Face à cette dépendance, plusieurs alternatives ont été avancées :
GNL, biocarburants, hydrogène (sa production demande énormémént d'eau, sans compter son aspect très inflamable), e-fuels…
Toutes ne présentent ni la même efficacité énergétique, ni la même capacité à être déployées massivement.
Une conclusion se dessine :
L’ELECTRICITE PRENDRA LA PLUS GRANDE PART DE CE QUI REMPLACERA LE PETROLE DANS LE TRANSPORT ROUTIER.
DES LORS, LA QUESTION CHANGE COMPLETEMENT.
Le sujet “Le camion électrique va-t-il s’imposer ?” est obsolète.
En revanche la question : “Serons-nous capables de construire assez vite l’infrastructure nécessaire pour le faire rouler ?” S'impose.
Les poids lourds électriques arrivent, les autonomies progressent et les puissances de recharge atteignent désormais des niveaux permettant d’envisager des usages longue distance.
Le risque pourrait donc se déplacer : demain, ce ne sera peut-être plus le camion qui manquera, mais la prise.
Olivier Becker, fondateur d’Evergreen, entreprise spécialisée dans les infrastructures de recharge pour poids lourds électriques, apporte un éclairage très concret sur cette nouvelle bataille industrielle :
🚀Pourquoi la recharge devient-elle le prochain goulot d’étranglement du transport routier ?
🚀La France construit-elle ses infrastructures au rythme où les transporteurs électrifient leurs flottes ?

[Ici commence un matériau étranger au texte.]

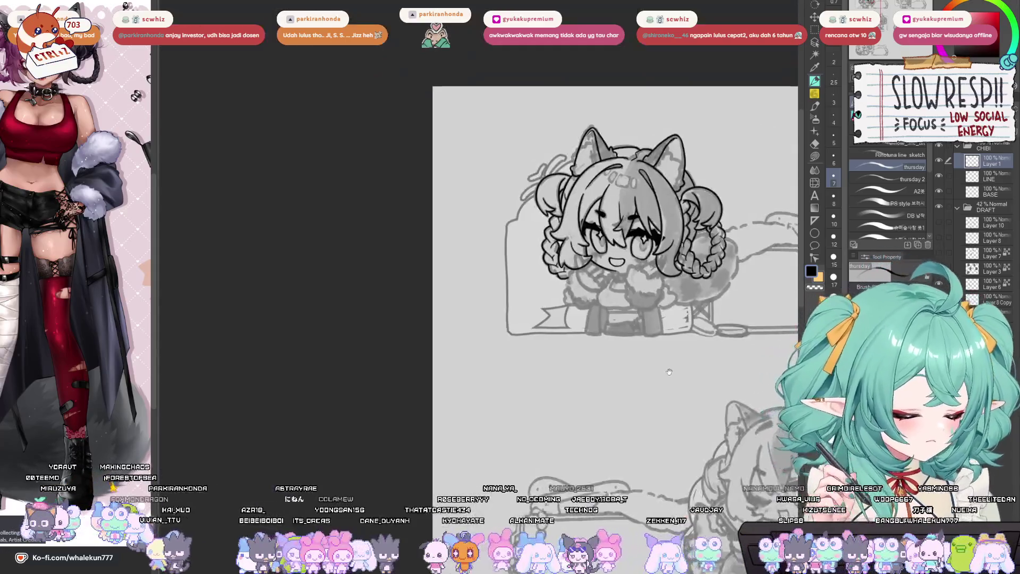
- Merge Layer 1's lineart down into the LINE layer with Ctrl+E, then select the DRAFT folder
{"action": "left_click_drag", "start_coordinate": [669, 372], "coordinate": [577, 411]}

🚀Où faut-il installer les futures « stations-service électriques » des poids lourds ?
🚀Quelle puissance électrique faudra-t-il mobiliser sur les grands corridors logistiques ?
🚀Et surtout : qui prendra le risque d’investir dans l’infrastructure avant que l’ensemble de la flotte ne soit électrique ?
Ce sujet dépasse largement l’écologie : il touche désormais à la compétitivité des transporteurs, à l’énergie, à l’aménagement du territoire et à la souveraineté logistique française.